Aujourd’hui, sa « chérie » jaune, rouge, verte et noire gît, renversée sur un côté et rongée par la rouille, alors qu’alentour, wagons et rails ne sont plus que rouille et débris calcinés.

Avant, se rappelle Ali Ogla, 58 ans, « pour seulement 1.000 ou 2.000 dinars (moins d’un euro) on pouvait aller à Bagdad ou ailleurs en Irak ».

« C’était un moyen de transport confortable pour les malades ou les handicapés. Et on était sûrs que la marchandise arriverait sans retard ni dégât », poursuit l’homme, imposante moustache noire et jellaba grise.

Le roi Fayçal II, renversé en 1958, avait même dans la gare sa salle de réception, rappelle Mohammed Abdelaziz, ingénieur ferroviaire au chômage technique depuis des années.

« Il y avait ici l’un des plus vieux hôtels de Mossoul, des cafés, des jardins, un garage pour les voitures et, avant elles, les calèches », raconte-t-il à l’AFP.

Des centaines de familles vivaient grâce au train : « des employés de la voie ferrée ou du bâtiment, des commerçants, des restaurateurs, des cafetiers, des chauffeurs de taxi… ».

C’est via Mossoul que le 1er juin 1940, un train a rallié pour la première fois Istanbul depuis Bagdad.

Aujourd’hui, la capitale n’est plus reliée qu’à Fallouja (ouest), et Kerbala et Bassora (sud). Bien loin des 72 liaisons quotidiennes assurées sur 2.000 kilomètres de voie ferrée à la grande époque, juste avant l’embargo imposé au régime de Saddam Hussein dans les années 1990.

Ruines et désolation

Déjà bien avant, l’Irak était à la pointe du progrès au Moyen-Orient. Dès 1869, Bagdad s’est dotée d’un tramway, dont aujourd’hui rien ne subsiste, ni les élégantes voitures en bois à deux étages ni même les rails, engloutis par l’extension galopante de la capitale sous l’effet de l’exode rural.

L’agonie de la gare de Mossoul a été plus longue. Le 31 mars 2009, un camion piégé en a fait exploser une partie. Puis, le 1er juillet 2010, le dernier train est
parti : un aller simple pour Gaziantep. La troisième ville d’Irak, longtemps carrefour commercial du Moyen-Orient, a ensuite été ravagée par les combats contre le groupe jihadiste Etat islamique (EI), entre 2014 et 2017.
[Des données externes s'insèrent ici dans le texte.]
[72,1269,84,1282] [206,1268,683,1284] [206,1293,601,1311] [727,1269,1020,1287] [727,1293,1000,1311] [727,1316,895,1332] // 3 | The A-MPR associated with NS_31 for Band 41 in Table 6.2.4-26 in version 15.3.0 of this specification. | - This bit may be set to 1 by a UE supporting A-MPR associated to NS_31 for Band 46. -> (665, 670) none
La gare a été « détruite à 80 % », affirme Qahtan Loqman, numéro deux des chemins de fer du nord de l’Irak.

Les colonnes de ses quais ont été éventrées par des tirs, sa façade est aujourd’hui méconnaissable et les mosaïques des carreaux de son hall à peine visibles.

Mais depuis la libération il y a trois ans, la gare est la grande absente des projets de reconstruction avec « aucun fond ni calendrier », assure M. Loqman.
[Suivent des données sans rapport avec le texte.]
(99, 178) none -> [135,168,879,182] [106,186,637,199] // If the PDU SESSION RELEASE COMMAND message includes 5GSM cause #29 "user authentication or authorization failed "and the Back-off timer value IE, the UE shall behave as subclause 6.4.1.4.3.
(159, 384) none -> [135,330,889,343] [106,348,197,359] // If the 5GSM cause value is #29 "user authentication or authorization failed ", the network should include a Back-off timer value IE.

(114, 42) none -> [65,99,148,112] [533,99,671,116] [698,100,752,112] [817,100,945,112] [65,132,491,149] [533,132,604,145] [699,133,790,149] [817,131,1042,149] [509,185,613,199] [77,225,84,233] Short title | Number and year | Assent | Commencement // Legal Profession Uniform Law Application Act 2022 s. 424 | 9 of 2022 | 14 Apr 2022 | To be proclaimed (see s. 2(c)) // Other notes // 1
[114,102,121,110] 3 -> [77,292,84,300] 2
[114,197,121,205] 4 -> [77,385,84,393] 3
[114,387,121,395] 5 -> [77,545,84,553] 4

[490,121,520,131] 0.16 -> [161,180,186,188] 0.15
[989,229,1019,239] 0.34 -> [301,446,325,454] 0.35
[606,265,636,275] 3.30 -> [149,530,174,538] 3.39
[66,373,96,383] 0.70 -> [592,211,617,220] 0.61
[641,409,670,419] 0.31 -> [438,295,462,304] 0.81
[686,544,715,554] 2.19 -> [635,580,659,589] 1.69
« Retrouver les beaux jours »

Pourtant, avec elle, c’est une part de l’Irak qui disparaît. Outre sa position stratégique aux confins de l’Irak, de la Syrie et de la Turquie, la gare de Mossoul a vu défiler les plus grands.

Il y a près d’un siècle, c’est dans ses allées que la romancière britannique Agatha Christie a élaboré ses aventures policières, dont certaines situées à Mossoul.

Quelques décennies plus tard, la diva de la chanson arabe Oum Kalthoum « est passée par la salle de réception royale », assure le directeur de la gare, Mohammed Ahmed.

Et en 1970, le temps d’un concert mythique de la chanteuse libanaise Sabah, la gare a accepté de faire taire ses cloches et autres sifflets, pour ne pas perturber l’auditoire.

Nour Mohammed, mère de famille de 37 ans, elle, se rappelle des voyages en train avec sa grand-mère pour aller à la campagne.

« J’avais dix ans et avec famille, amis et voisins, on regardait le paysage défiler par les fenêtres. C’était les beaux jours. Et j’espère y revenir », raconte-t-elle, nostalgique.